Luís Pais Antunes
Luís Pais Antunes 26 de março de 2018 às 21:44

Uma guinada na direção errada

Boa ou má, a precariedade não se combate por decreto, nem com taxas acrescidas, seja em Portugal, seja em qualquer outra parte do mundo.

Indiferente ao rumo que os nossos principais parceiros vão trilhando, o Governo português anunciou uma inversão de marcha na regulação do mercado de trabalho. Fá-lo ao arrepio do movimento que Espanha, França, Itália e Alemanha - para dar apenas alguns exemplos - vêm percorrendo e sabendo por antecipação que o único efeito real e visível será o de tornar a vida mais difícil às empresas, aos trabalhadores e aos desempregados.

 

Sob a capa do combate à precariedade, lança-se mais uma taxa (estou curioso para saber qual será a receita efetiva que ela virá a gerar…) e limita-se a duração máxima dos contratos a termo e os fundamentos para a sua celebração, bem como o número de renovações dos contratos de trabalho temporário. Pelo caminho, acaba-se com o recurso ao banco de horas individual por acordo entre o empregador e os trabalhadores, remetendo a sua definição para a negociação coletiva. Por outras palavras, a possibilidade de ajustar o período normal de trabalho aos ciclos da economia e ao interesse comum da empresa e do trabalhador volta a ser matéria para discutir à mesa das negociações entre "patrões e sindicatos" juntamente com os demais temas que por lá se "arrastam", por vezes anos a fio.

 

Além de satisfazer alguns egos mais à esquerda, as medidas agora anunciadas com pompa e circunstância pouco ou nada resolvem e não vão alterar de forma significativa os ditos níveis de precariedade. No limite, tornarão mais complicado o acesso dos jovens e dos desempregados ao mercado de trabalho e dificultarão a organização das empresas e a sua adaptação às necessidades da procura.

 

Boa ou má, a precariedade não se combate por decreto, nem com taxas acrescidas, seja em Portugal, seja em qualquer outra parte do mundo. Num mundo que circula a grande velocidade e em que a competição nos obriga a estar sempre preparados para nos adaptarmos, pretender que seja a realidade a adaptar-se à nossa vontade é uma iniciativa votada ao fracasso.

 

O problema do mercado de trabalho em Portugal não é esse. Foi, é e, pelos vistos, continuará a ser demasiada desigualdade e demasiada rigidez.
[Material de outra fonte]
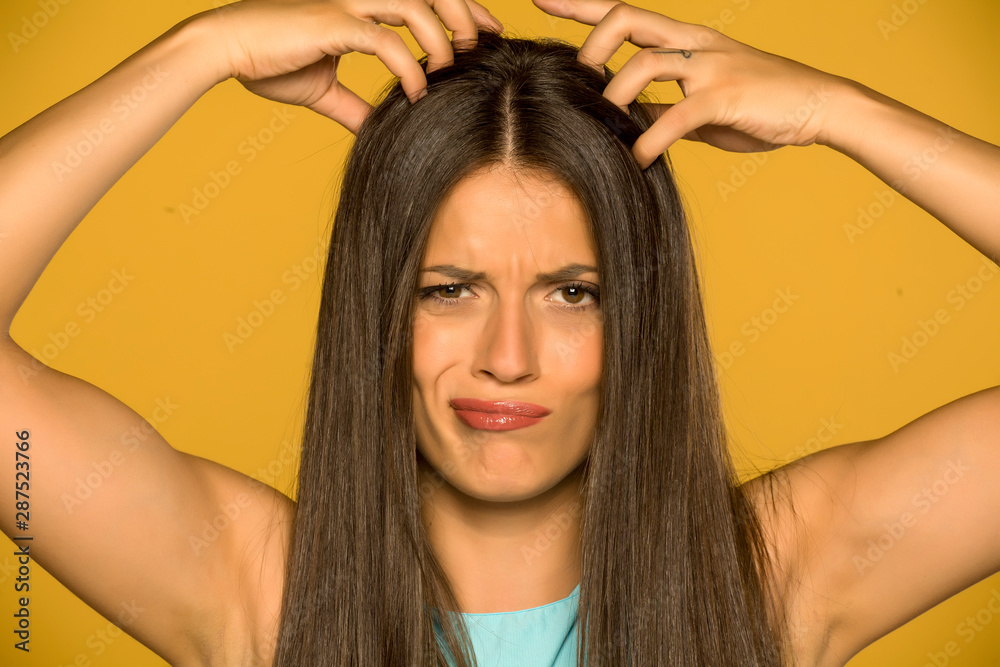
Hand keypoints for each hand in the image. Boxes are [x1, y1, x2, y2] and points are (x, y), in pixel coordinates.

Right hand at [192, 0, 503, 132]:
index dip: (458, 11)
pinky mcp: (334, 23)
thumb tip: (373, 131)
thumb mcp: (323, 90)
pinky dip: (410, 67)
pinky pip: (387, 42)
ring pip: (416, 6)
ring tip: (454, 68)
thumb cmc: (268, 64)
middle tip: (487, 42)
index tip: (484, 34)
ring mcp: (348, 5)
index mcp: (360, 3)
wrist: (224, 50)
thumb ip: (353, 106)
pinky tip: (418, 91)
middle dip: (465, 12)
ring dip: (443, 37)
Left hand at [531, 0, 850, 168]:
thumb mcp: (703, 104)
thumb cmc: (760, 105)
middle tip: (578, 82)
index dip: (580, 5)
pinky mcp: (725, 96)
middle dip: (591, 47)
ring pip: (643, 66)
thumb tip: (631, 125)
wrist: (819, 106)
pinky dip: (650, 141)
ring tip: (609, 131)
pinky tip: (639, 159)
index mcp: (686, 39)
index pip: (625, 13)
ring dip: (615, 101)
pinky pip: (675, 116)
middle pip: (626, 19)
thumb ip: (665, 107)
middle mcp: (693, 43)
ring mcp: (710, 66)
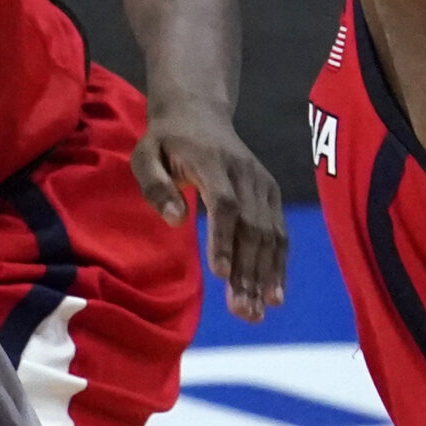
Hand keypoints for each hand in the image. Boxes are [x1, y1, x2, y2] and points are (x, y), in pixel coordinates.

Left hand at [132, 102, 287, 322]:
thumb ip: (155, 186)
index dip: (224, 237)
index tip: (220, 274)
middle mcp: (245, 172)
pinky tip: (273, 296)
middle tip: (241, 311)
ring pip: (270, 233)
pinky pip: (280, 232)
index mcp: (212, 161)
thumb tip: (175, 221)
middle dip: (248, 270)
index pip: (224, 202)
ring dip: (264, 275)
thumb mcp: (145, 154)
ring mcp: (263, 183)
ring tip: (254, 312)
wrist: (199, 112)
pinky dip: (279, 265)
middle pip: (252, 225)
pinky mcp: (271, 193)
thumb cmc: (165, 141)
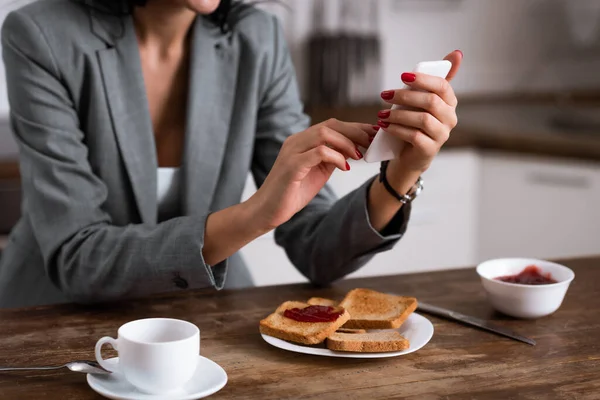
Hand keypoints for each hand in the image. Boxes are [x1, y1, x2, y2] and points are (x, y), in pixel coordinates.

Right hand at [247, 119, 374, 228]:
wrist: (267, 210)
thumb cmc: (291, 193)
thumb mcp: (317, 172)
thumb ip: (331, 159)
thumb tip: (352, 150)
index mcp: (302, 141)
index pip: (332, 125)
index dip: (355, 127)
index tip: (373, 134)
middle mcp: (296, 141)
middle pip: (330, 125)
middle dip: (355, 131)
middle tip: (372, 142)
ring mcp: (292, 151)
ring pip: (324, 133)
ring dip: (346, 143)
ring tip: (358, 155)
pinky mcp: (292, 165)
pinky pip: (319, 152)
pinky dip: (336, 157)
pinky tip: (345, 167)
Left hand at [377, 50, 462, 183]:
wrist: (410, 155)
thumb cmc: (415, 123)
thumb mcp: (422, 100)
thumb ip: (434, 79)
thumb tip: (457, 53)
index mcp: (450, 103)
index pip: (442, 86)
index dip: (423, 79)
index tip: (402, 76)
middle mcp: (450, 119)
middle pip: (431, 101)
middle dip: (405, 96)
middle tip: (385, 94)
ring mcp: (442, 135)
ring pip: (422, 119)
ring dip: (398, 114)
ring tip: (381, 113)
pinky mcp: (430, 149)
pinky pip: (414, 136)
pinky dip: (397, 129)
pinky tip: (384, 126)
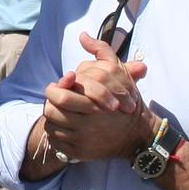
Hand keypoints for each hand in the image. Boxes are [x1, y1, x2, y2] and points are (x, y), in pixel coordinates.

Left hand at [42, 32, 153, 163]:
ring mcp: (82, 142)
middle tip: (55, 99)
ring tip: (59, 111)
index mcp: (94, 106)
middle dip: (50, 103)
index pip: (61, 97)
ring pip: (51, 127)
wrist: (138, 135)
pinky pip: (55, 141)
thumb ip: (101, 51)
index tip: (59, 86)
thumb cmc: (125, 101)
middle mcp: (87, 126)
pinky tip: (64, 126)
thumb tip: (83, 35)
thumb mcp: (118, 73)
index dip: (55, 89)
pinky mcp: (79, 153)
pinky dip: (55, 132)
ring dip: (52, 117)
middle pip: (52, 112)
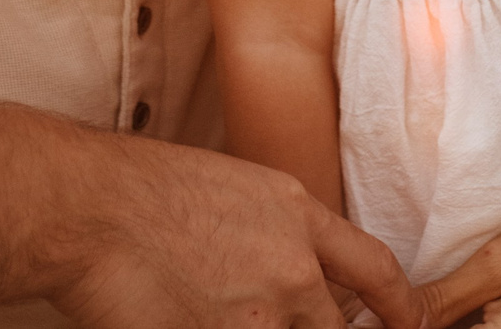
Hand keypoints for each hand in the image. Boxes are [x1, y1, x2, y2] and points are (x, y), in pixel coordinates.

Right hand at [54, 142, 422, 328]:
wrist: (88, 207)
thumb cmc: (138, 187)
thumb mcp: (229, 186)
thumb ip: (270, 228)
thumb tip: (283, 259)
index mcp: (296, 215)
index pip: (375, 268)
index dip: (401, 305)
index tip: (413, 324)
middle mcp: (290, 267)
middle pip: (331, 328)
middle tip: (271, 318)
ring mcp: (257, 315)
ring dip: (250, 327)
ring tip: (203, 302)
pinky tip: (177, 316)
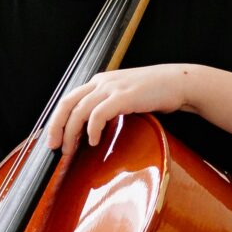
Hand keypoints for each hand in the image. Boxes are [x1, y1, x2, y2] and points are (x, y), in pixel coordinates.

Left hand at [46, 64, 195, 149]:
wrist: (178, 83)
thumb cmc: (154, 92)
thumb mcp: (124, 95)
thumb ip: (108, 105)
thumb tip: (93, 127)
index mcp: (99, 82)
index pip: (68, 99)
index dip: (56, 120)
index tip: (53, 138)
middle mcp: (101, 82)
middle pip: (67, 104)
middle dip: (56, 127)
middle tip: (53, 147)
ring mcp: (112, 88)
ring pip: (80, 110)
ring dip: (71, 133)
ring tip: (70, 150)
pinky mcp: (124, 96)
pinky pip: (99, 114)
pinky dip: (92, 129)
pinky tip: (94, 142)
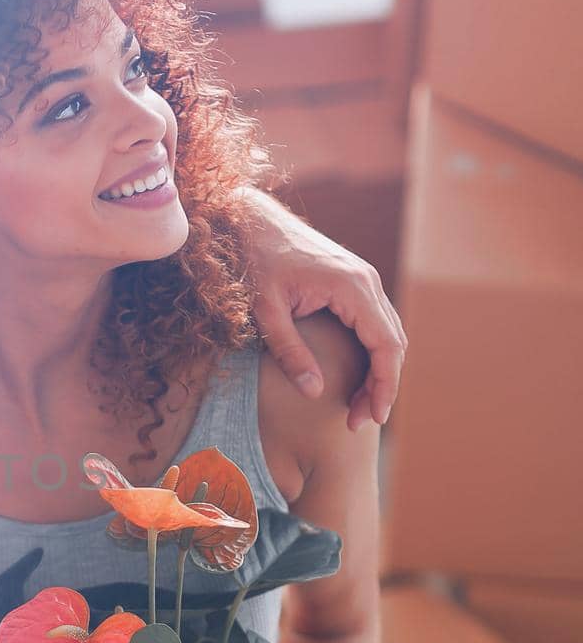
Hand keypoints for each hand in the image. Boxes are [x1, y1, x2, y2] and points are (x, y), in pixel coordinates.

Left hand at [239, 188, 406, 430]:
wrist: (250, 221)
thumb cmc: (254, 262)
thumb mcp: (266, 312)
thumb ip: (290, 352)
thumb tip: (314, 392)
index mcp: (352, 287)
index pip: (385, 345)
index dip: (383, 385)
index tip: (372, 417)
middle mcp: (366, 281)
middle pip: (392, 342)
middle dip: (381, 385)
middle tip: (357, 421)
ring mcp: (362, 279)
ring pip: (386, 333)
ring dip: (377, 371)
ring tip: (355, 407)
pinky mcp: (351, 282)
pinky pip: (372, 323)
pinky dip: (370, 353)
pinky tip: (354, 378)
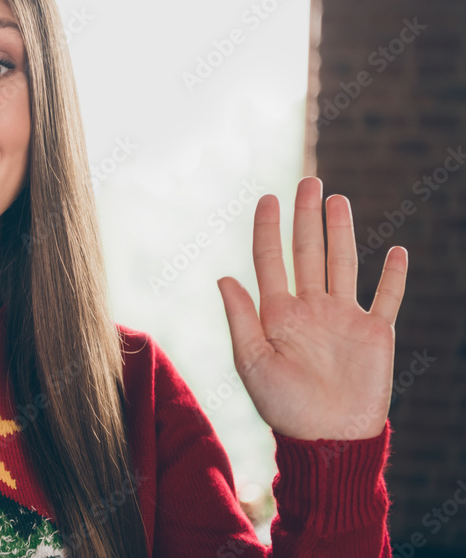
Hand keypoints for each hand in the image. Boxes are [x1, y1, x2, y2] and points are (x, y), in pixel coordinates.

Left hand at [215, 176, 407, 440]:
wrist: (328, 439)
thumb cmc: (283, 406)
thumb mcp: (252, 362)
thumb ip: (241, 318)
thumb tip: (223, 277)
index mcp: (277, 313)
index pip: (270, 259)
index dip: (268, 228)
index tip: (267, 197)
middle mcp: (310, 308)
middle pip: (308, 252)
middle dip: (306, 217)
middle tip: (308, 181)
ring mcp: (344, 318)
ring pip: (343, 264)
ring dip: (341, 232)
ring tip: (337, 200)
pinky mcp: (376, 333)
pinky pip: (387, 298)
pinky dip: (394, 276)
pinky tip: (396, 250)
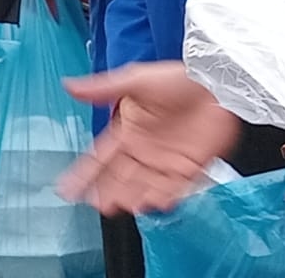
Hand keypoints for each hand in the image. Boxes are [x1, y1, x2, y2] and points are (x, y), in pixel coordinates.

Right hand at [58, 62, 240, 216]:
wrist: (217, 84)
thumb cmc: (178, 78)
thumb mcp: (136, 80)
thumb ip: (103, 88)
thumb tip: (69, 86)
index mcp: (128, 130)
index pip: (100, 156)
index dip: (85, 172)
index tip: (67, 187)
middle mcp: (144, 149)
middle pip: (120, 176)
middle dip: (107, 190)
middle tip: (96, 203)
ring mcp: (165, 160)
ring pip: (143, 185)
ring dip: (131, 196)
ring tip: (120, 205)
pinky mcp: (188, 167)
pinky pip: (172, 187)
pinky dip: (162, 196)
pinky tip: (151, 203)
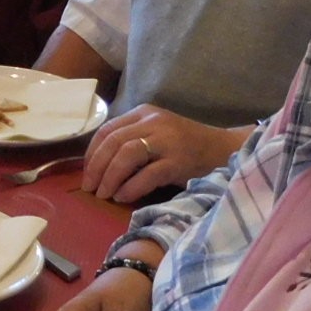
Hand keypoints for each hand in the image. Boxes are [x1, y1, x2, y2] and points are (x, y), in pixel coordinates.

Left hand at [82, 106, 246, 203]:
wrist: (224, 149)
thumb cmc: (185, 146)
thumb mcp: (155, 133)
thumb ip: (131, 140)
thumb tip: (96, 166)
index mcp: (144, 113)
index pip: (107, 129)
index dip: (92, 153)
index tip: (86, 173)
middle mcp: (154, 122)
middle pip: (113, 141)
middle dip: (96, 167)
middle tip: (89, 188)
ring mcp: (168, 140)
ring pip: (127, 154)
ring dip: (110, 176)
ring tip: (103, 194)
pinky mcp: (179, 161)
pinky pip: (147, 174)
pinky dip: (131, 187)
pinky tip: (123, 197)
Trabalhadores com contratos sem termo e elevada proteção formal, lado a lado com trabalhadores com contratos a termo (só "protegidos" durante a vigência do contrato) e trabalhadores "informais", enquadrados num regime de prestação de serviços, não obstante estarem, de facto, numa relação jurídica de trabalho subordinado (os chamados "falsos recibos verdes").

 

Os primeiros apenas podem ser objeto de despedimento individual em situações devidamente tipificadas e exigentes. Mas o despedimento coletivo é relativamente pouco exigente, quando comparado com regimes similares aplicáveis noutros ordenamentos jurídicos.

 

Já para os segundos - os trabalhadores "informais" - o despedimento é livre. Sob a capa de um igualitarismo formal, a lei laboral é discriminatória: permite um tratamento diferenciado de realidades idênticas e trata de forma idêntica situações claramente distintas.

 

Em vez de tentar parar o vento com as mãos faríamos bem melhor em adotar um regime simplificado para as microempresas (a exemplo da Alemanha) com liberdade de cessação dos contratos de trabalho, exceto em situações devidamente tipificadas (proteção da maternidade, pessoas com deficiência, etc.) e redução substancial das obrigações de registo e de reporte. Paralelamente, deveríamos limitar o recurso à contratação a termo e estabelecer a regra de que os contratos de trabalho devem ser celebrados por tempo indeterminado permitindo a sua cessação por motivos de mercado, estruturais ou tecnológicos em moldes idênticos ao da legislação alemã, com pré-aviso variável em função da antiguidade do trabalhador e compensação majorada em caso de não impugnação judicial.